Although studying patients with identical GNRHR mutations is important, genotype/phenotype correlations are not easy to make, whether comparing identical genotypes across sexes or within a family. For example, patient 1 has the identical genotype (Gln¹⁰⁶Arg, Arg²⁶²Gln) as the first patient reported with a GNRHR mutation, a male with partial puberty, 8-cc testes, spermatogenesis, normal gonadotropin increments to 100 μg GnRH administered iv, and low amplitude LH pulsations every 2 h (10). Yet, patient 1 had absence of breast development, one nonestrogen-induced menstrual bleed, no gonadotropin responses to 100 μg GnRH, iv, and erratic low amplitude LH pulsations, suggesting that patient 1 had a more severe phenotype, at least from a neuroendocrine perspective (31). Other reports in the literature describe different gender discrepancies. For example, two sisters with breast development had gonadotropin levels that responded to a single injection of GnRH, whereas their brother with complete IHH had no gonadotropin response (13). Therefore, there may be sexually dimorphic responses to GNRHR mutations at both pituitary and gonadal levels. Although continued studies may help to elucidate further correlations, it is clear that no single clinical trait can be used to include or exclude the presence of a GNRHR mutation except the presence of anosmia.

In a previous screening study without subclassification of phenotype or mode of inheritance (11), GNRHR mutations were identified in just 1 of 46 patients with normosmic IHH, yielding a frequency of GNRHR mutations of 2.2%. The current report not only classifies patients on the basis of smell, but also on the complexity of phenotype (i.e. partial vs. complete hypogonadotropic hypogonadism) and the presumed mode of inheritance (i.e. dominant, recessive, X-linked, sporadic). In this cohort of 108 patients, 5 individuals had GNRHR mutations. When these patients were rephenotyped on the basis of smell, all 5 patients with GNRHR mutations were in the normosmic group (5 of 48, or 10.4%). When those 48 normosmic IHH probands were recategorized according to the mode of inheritance, 5 appeared to be from autosomal recessive kindreds, whereas 18 had no familial involvement. Two of the 5 probands with GNRHR mutations (patients 1 and 4) were from an autosomal recessive subgroup (n = 5), yielding a frequency of 2 of 5, or 40%. Therefore, although the number of cases with recessive inheritance was small (n = 5), the proportion of cases with GNRHR mutations within that subgroup was high (40%). Viewed from another perspective, it is likely that another gene(s) accounts for autosomal recessive IHH. The remaining 3 probands with GNRHR mutations (2, 3, 5) were sporadic, yielding a frequency of 3 of 18, or 16.7%, in normosmic congenital IHH.

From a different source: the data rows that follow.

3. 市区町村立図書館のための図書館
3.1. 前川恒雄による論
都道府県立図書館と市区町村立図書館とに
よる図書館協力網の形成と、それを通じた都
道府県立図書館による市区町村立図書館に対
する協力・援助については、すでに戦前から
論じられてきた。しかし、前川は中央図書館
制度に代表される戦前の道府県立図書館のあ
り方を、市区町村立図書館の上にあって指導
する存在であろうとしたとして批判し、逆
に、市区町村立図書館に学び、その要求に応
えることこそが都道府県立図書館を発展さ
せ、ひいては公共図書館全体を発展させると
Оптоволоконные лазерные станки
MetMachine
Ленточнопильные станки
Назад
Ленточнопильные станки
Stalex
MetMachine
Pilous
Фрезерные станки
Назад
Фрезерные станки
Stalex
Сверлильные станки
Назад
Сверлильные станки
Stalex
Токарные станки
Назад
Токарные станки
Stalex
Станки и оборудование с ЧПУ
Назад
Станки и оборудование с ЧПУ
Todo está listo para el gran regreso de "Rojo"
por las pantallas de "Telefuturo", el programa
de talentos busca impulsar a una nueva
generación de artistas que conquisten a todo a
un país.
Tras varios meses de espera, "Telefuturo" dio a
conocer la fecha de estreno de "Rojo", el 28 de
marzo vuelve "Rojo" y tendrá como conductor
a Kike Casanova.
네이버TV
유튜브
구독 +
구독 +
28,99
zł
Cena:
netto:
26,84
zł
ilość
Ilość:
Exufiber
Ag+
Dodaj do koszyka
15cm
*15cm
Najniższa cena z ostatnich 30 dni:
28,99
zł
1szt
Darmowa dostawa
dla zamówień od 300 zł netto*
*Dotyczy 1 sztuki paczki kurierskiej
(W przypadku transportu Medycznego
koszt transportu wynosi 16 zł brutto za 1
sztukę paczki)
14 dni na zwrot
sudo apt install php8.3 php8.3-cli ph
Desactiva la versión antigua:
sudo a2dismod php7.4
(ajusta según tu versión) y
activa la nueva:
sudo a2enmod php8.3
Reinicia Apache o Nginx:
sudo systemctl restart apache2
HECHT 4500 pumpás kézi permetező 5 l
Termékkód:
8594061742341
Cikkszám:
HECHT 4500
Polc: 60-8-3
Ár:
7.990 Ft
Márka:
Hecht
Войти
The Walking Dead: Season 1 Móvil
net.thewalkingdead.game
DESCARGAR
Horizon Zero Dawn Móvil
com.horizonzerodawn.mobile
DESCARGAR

That the subtype of IHH (congenital vs. adult onset, IHH vs. KS) and mode of inheritance may serve as important guideposts for genetic testing has important implications for clinical practice. For example, the presence of a GNRHR mutation is not necessarily a contraindication to the use of exogenous, pulsatile GnRH, albeit at higher doses (31). Such therapy reduces the risk of multiple gestation in individuals seeking ovulation induction (35). In addition, patients with GNRHR mutations are unlikely to pass IHH onto their children, an increasingly important consideration for couples pursuing fertility therapy.

In summary, this study examines the frequency and distribution of GNRHR mutations in a large, heterogeneous population of patients with IHH. Patients bearing mutations demonstrate a broad range of IHH, from complete to partial defects. Receptor mutations may account for a larger proportion of cases of IHH than previously appreciated. Patients with autosomal recessive or sporadic normosmic IHH should be considered candidates for screening.